Hier unterbricht Cavaignac die Debatte. Er steigt auf die Bühne.
Cavaignac (tiefe Stille): Bürger! beginnt er, Niemandeen unter Ihnen ist es ein Geheimniß, daß derjenige Ihrer Kollegen, welchem Sie die Vollziehungsgewalt übertragen, seit mehreren Monaten
und namentlich in letzter Zeit Gegenstand der heftigsten Angriffe und Verläumdungen ist. Ich weiß wohl, daß mich das Amt, das Sie mir übertrugen, zum Dulden und Ertragen bestimmt. Aber letztere wurden
in den letzten Tagen so heftig, daß ich die Versammlung damit beschäftigen muß. Ich war stets gewohnt, der Luge offen entgegen zu treten, wenn sie sich ohne Maske mir gegenüber zeigte. Damit nun die
von meinen Kollegen (Barthelemy, Garnier-Pages, Paguerre, Lamartine etc.) gemachten Enthüllungen ganz an das Tageslicht gezogen und erörtert werden konnten, bitte ich Sie, den nächsten Donnerstag als
Tag zur diesfälligen Diskussion festzusetzen
Nach dieser Einleitung tritt der General in eine Beleuchtung der bekannten Erklärung des Lamartinschen Klubs und berührt die Vorwürfe, die ihn wegen der Propagandathätigkeit für seine
Präsidentenwahl treffen.
Garnier-Pages erklärt sich gegen einige Aeußerungen. Der General hat gesagt, er habe bisher geschwiegen, um seinen Freund (Lamartine) zu schonen. Wir verlangen, daß er spreche, damit man
sehe, daß wir stets loyal waren.
Joly: Lamartine muß anwesend sein. Ich beantrage Vertagung bis zu seiner Rückkehr.

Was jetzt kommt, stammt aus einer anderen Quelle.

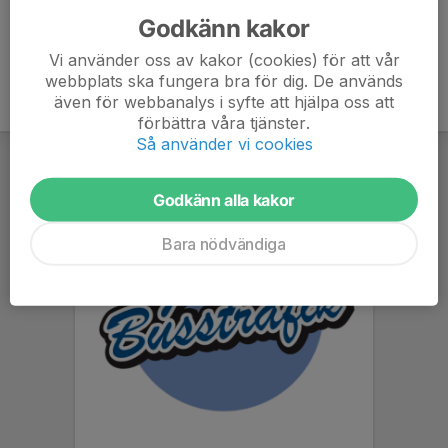
Godkänn kakor
Vi använder oss av kakor (cookies) för att vår
webbplats ska fungera bra för dig. De används
även för webbanalys i syfte att hjälpa oss att
förbättra våra tjänster.
Så använder vi cookies
Godkänn alla kakor
Bara nödvändiga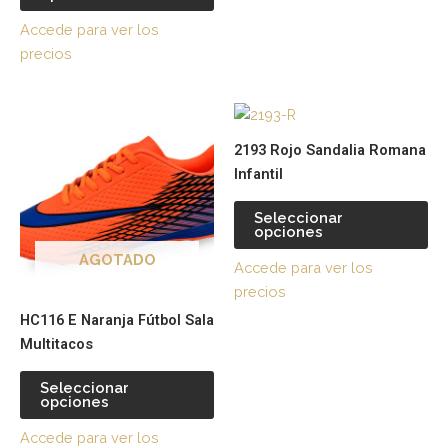
página
pá
Accede para ver los
de
de
precios
producto
pr
Este
Es
producto
pr
2193 Rojo Sandalia Romana
tiene
tie
Infantil
múltiples
múl
variantes.
var
Seleccionar
opciones
Las
La
opciones
op
AGOTADO
Accede para ver los
se
se
precios
pueden
pu
HC116 E Naranja Fútbol Sala
elegir
ele
Multitacos
en
en
la
la
Seleccionar
página
pá
opciones
de
de
Accede para ver los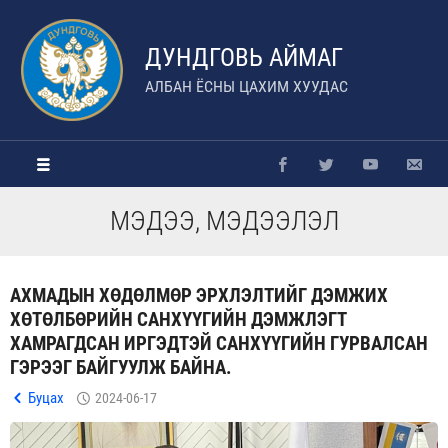
ДУНДГОВЬ АЙМАГ
АЛБАН ЁСНЫ ЦАХИМ ХУУДАС
МЭДЭЭ, МЭДЭЭЛЭЛ
АХМАДЫН ХӨДӨЛМӨР ЭРХЛЭЛТИЙГ ДЭМЖИХ
ХӨТӨЛБӨРИЙН САНХҮҮГИЙН ДЭМЖЛЭГТ
ХАМРАГДСАН ИРГЭДТЭЙ САНХҮҮГИЙН ГУРВАЛСАН
ГЭРЭЭГ БАЙГУУЛЖ БАЙНА.
Буцах
2024-06-17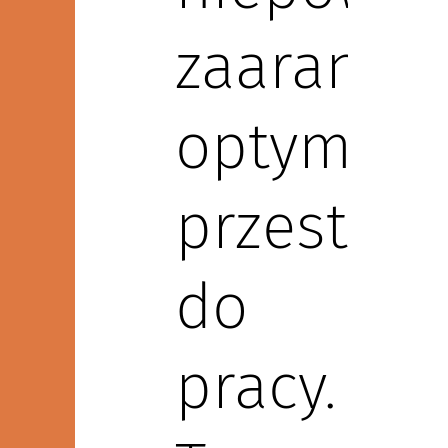
zaaranżo
optymaln
przestrze
do
pracy.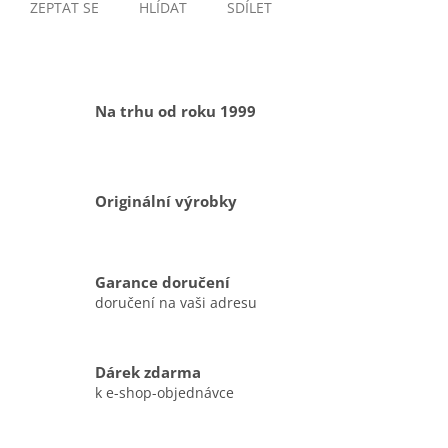
ZEPTAT SE
HLÍDAT
SDÍLET
Na trhu od roku 1999
Originální výrobky
Garance doručení
doručení na vaši adresu
Dárek zdarma
k e-shop-objednávce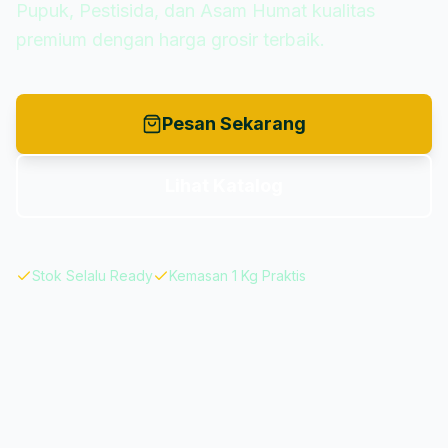
Pupuk, Pestisida, dan Asam Humat kualitas
premium dengan harga grosir terbaik.
Pesan Sekarang
Lihat Katalog
Stok Selalu Ready
Kemasan 1 Kg Praktis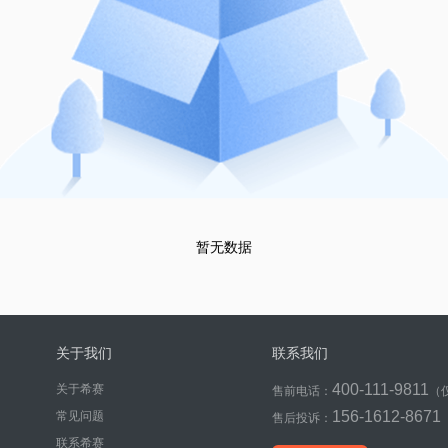
暂无数据
关于我们
联系我们
400-111-9811
关于希赛
售前电话：
（
156-1612-8671
常见问题
售后投诉：
联系希赛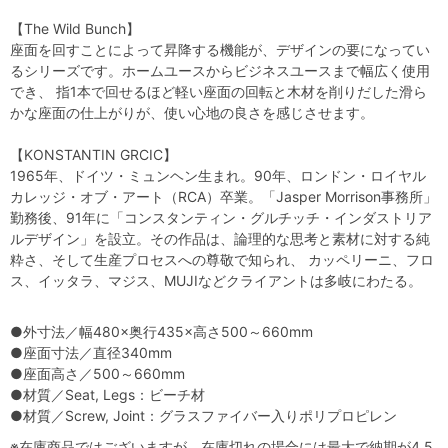
【The Wild Bunch】
座面を回すことによって昇降する機能が、デザインの要になってい
るシリーズです。ホームユースからビジネスユースまで幅広く使用
でき、 指1本で回せるほど軽い座面の回転と木材を削りだした滑ら
かな座面の仕上がりが、使い心地の良さを感じさせます。
【KONSTANTIN GRCIC】
1965年、ドイツ・ミュンヘン生まれ。90年、ロンドン・ロイヤル
カレッジ・オブ・アート（RCA）卒業。「Jasper Morrison事務所」
勤務後、91年に「コンスタンティン・グルチッチ・インダストリア
ルデザイン」を設立。その作品は、論理的な思考と素材に対する純
粋さ、そして生産プロセスへの尊敬で知られ、 カッペリーニ、フロ
ス、イッタラ、マジス、MUJIなどクライアントは多岐にわたる。
●外寸法／幅480×奥行435×高さ500～660mm
●座面寸法／直径340mm
●座面高さ／500～660mm
●材質／Seat, Legs：ビーチ材
●材質／Screw, Joint：グラスファイバー入りポリプロピレン
※在庫商品ではございますが、在庫切れの場合には最大で納期が4.5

A. Rousseau und Ledru-Rollin nehmen das Wort Letzterer verlangt, daß auch Marie, Justizminister, zugezogen werde. (Ja, ja! Nein!)
Die Versammlung beschließt, dieser parlamentarischen Schlacht den Sonnabend zu widmen und kehrt zur Tagesordnung zurück.
Eine unbeschreibliche Aufregung herrscht noch im Saale. Es gelingt der Schelle des Präsidenten nur mit Mühe, die zur Diskussion nöthige Stille herzustellen.
Die Versammlung nimmt nach einer Pause die Debatte über den § 2 des Artikels 1 des neuen Dekrets über die Schatzbons und Sparkassenbüchelchen-Reluition wieder auf.
Dieser Paragraph lautet:
„Die Differenz der bisherigen Börsencourse der 5pCt. Rente wird vom 7. Juli 1848 an gerechnet und vom 1. Januar 1850 an, ausgezahlt.“
Goudchaux hatte eine Aenderung vorgeschlagen, zieht sie aber zurück.
Der Paragraph und demnächst der ganze Artikel 1 geht endlich durch.
Eben so die Artikel 2, 3, 4 und 5, die lediglich von der Umwandlungsform handeln.
Charamaule trägt darauf an, daß die Vergütung der erlittenen Verluste nur den Inhabern jener Fonds zu Gute kommen soll, welche sie in jener Epoche wirklich besaßen.
Trouve Chauvel, Finanzminister, so wie der Berichterstatter des Finanzausschusses, erklären diese Ermittelung für unmöglich.
Mauguin unterstützt den Antrag
Deeselbe wird zu Abstimmung gebracht und angenommen. (Sensation.)
Artikel 6 verfügt die Gründung eines Amortisationsfonds.
Wird angenommen.
Das Gesammtgesetz kommt nun zur Abstimmung und wird durch Aufstehen und Sitzenbleiben angenommen.
Die Sitzung wird um 6 Uhr geschlossen.